### Consigne donnée A
Selon le document source, combien de documents juridiques internationaux Plan International a-t-elle examinés ?
### Consigne donnée B
Reproduisez fidèlement le passage du document source qui commence par « Question n° 6-1823 » et se poursuit jusqu'à « au niveau mondial. ».

### Document source
■ ■ ■ ■ ■

Droit des jeunes filles - Désignation d'un rapporteur spécial des Nations unies (ONU) - Rapport de Plan International

ONU
droits de l'enfant
droits de la femme
mariage forcé
mutilation sexuelle
Unicef

Chronologie

9/4/2018Envoi question (Fin du délai de réponse: 14/5/2018)
23/5/2018Rappel
17/8/2018Réponse

Aussi posée à : question écrite 6-1822

Question n° 6-1823 du 9 avril 2018 : (Question posée en néerlandais)

Les droits des jeunes filles sont toujours négligés dans le monde. Cela a de nouveau été confirmé dans une étude réalisée par l'organisation humanitaire Plan International («Girls' Rights are Human Rights»). À l'échelle mondiale, 28 mariages de mineurs ont lieu chaque minute, plus de 3 millions de jeunes filles sont excisées annuellement, et 131 millions de jeunes filles ne sont pas scolarisées. Ce sont des chiffres particulièrement affligeants. Dans certaines régions, les droits des jeunes filles font partie des priorités mais des efforts supplémentaires s'imposent au niveau mondial.

Plan International a examiné plus de 1 300 documents juridiques internationaux datant de la période 1930-2017. Les droits des jeunes filles ne sont mentionnés explicitement dans pratiquement aucun de ces documents, je pense aux Conventions des Nations unies (ONU) sur les droits de la femme et relative aux droits de l'enfant.

Les garçons et les femmes y sont souvent cités mais pas les jeunes filles, bien qu'elles soient confrontées à des problèmes très graves tels que le mariage des mineurs, l'excision et la grossesse d'adolescente. Ces problèmes n'étant pas mentionnés dans les traités internationaux, on ne peut combattre les atteintes graves portées aux droits des jeunes filles.

De plus, les pays ont la possibilité d'émettre des réserves sur les traités. Cela signifie qu'ils signent effectivement le traité mais déclarent qu'une partie de celui-ci ne leur est pas applicable. Je pense par exemple à la Convention des Nations unies sur les droits de la femme, qui impose aux États membres de combattre les discriminations à l'encontre des femmes au sein de la famille et d'interdire les mariages des mineurs. Quarante-huit pays, principalement d'Afrique et du Moyen-Orient, ont émis des réserves sur ces dispositions.

Selon les organisations humanitaires, les droits des jeunes filles doivent être inscrits à l'ordre du jour de l'Assemblée générale des Nations unies.

Je sais que notre gouvernement a déjà consenti des efforts particuliers en la matière, tels que l'initiative «SheDecides», mais je voudrais soumettre au ministre plusieurs éléments du rapport.

■ ■ ■ ■ ■

### Lignes
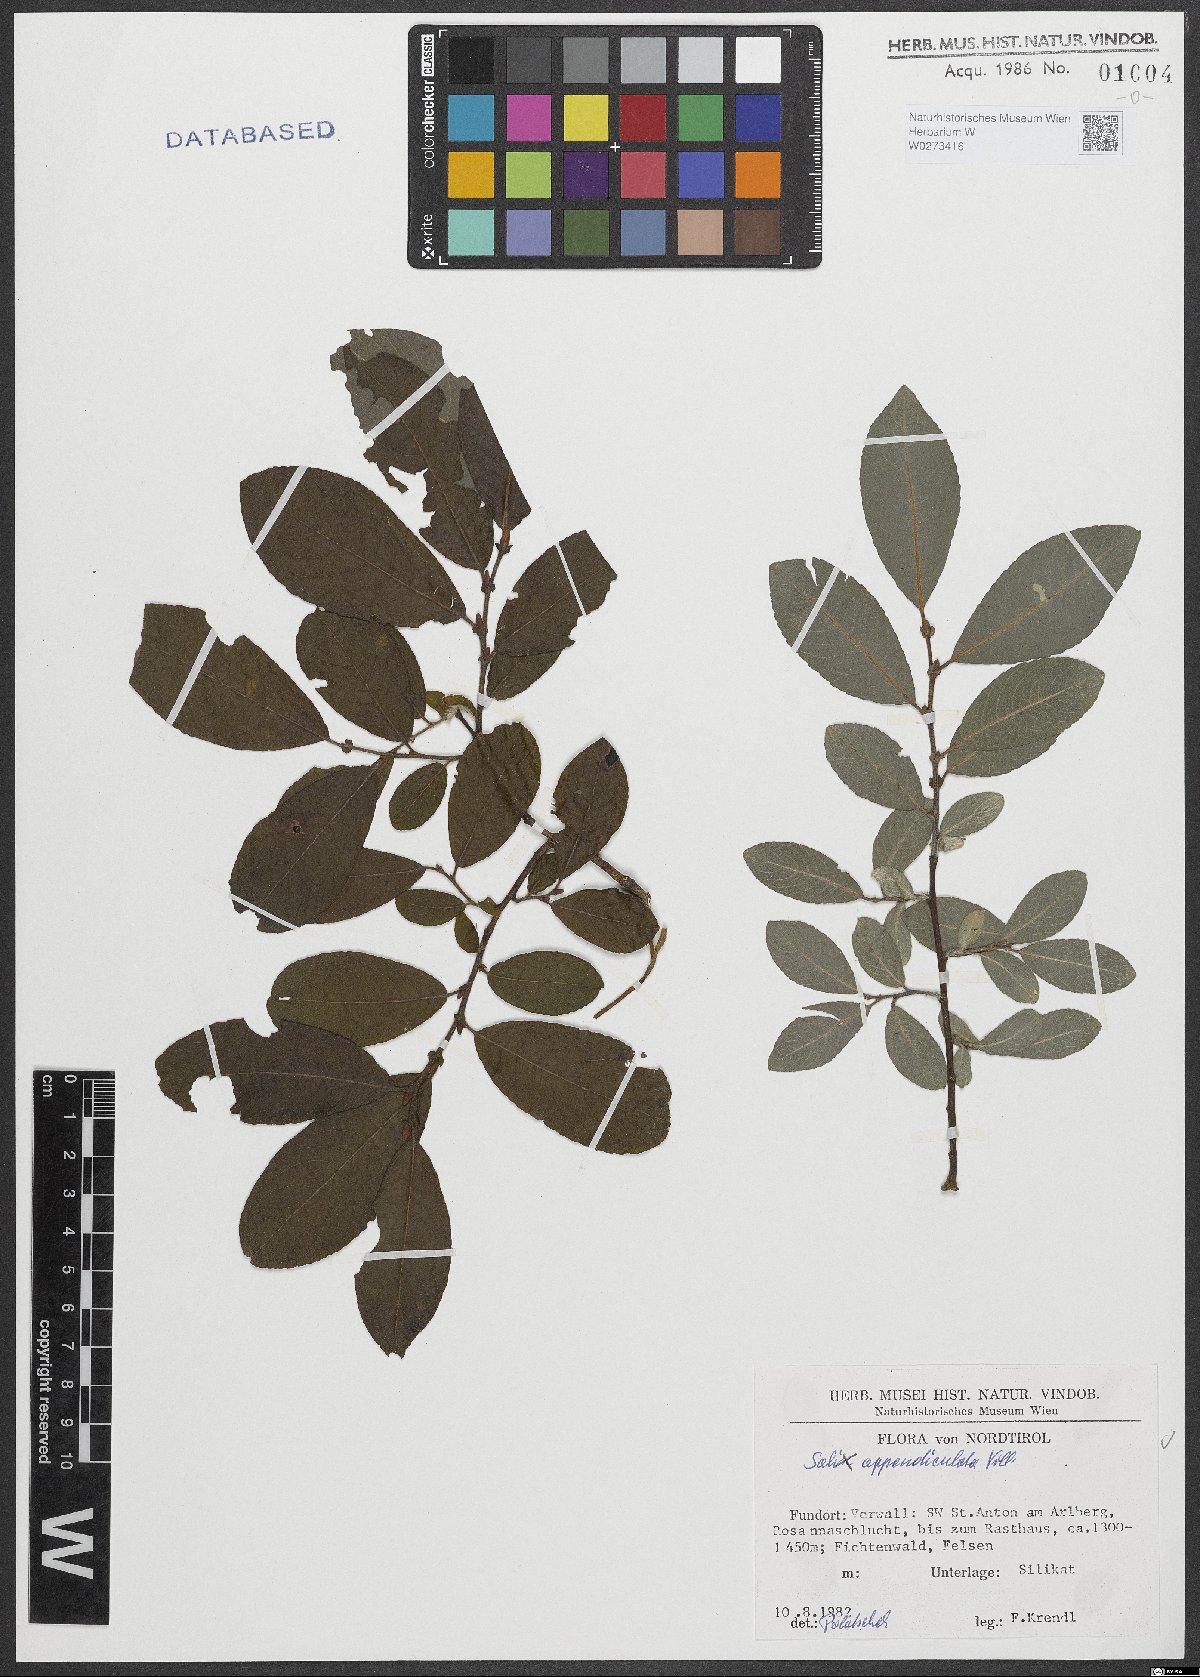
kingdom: Plantae
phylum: Tracheophyta
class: Magnoliopsida
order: Malpighiales
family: Salicaceae
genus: Salix
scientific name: Salix appendiculata
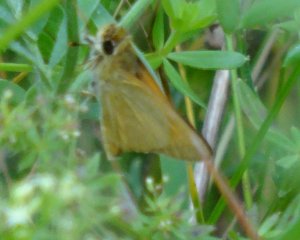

■ ■ ■ ■ ■

### Réponse finale A
Plus de 1 300 documents juridiques internationaux, datant de la période 1930-2017.

### Réponse finale B
Question n° 6-1823 du 9 avril 2018 : (Question posée en néerlandais)

Les droits des jeunes filles sont toujours négligés dans le monde. Cela a de nouveau été confirmé dans une étude réalisée par l'organisation humanitaire Plan International («Girls' Rights are Human Rights»). À l'échelle mondiale, 28 mariages de mineurs ont lieu chaque minute, plus de 3 millions de jeunes filles sont excisées annuellement, et 131 millions de jeunes filles ne sont pas scolarisées. Ce sont des chiffres particulièrement affligeants. Dans certaines régions, les droits des jeunes filles font partie des priorités mais des efforts supplémentaires s'imposent au niveau mondial.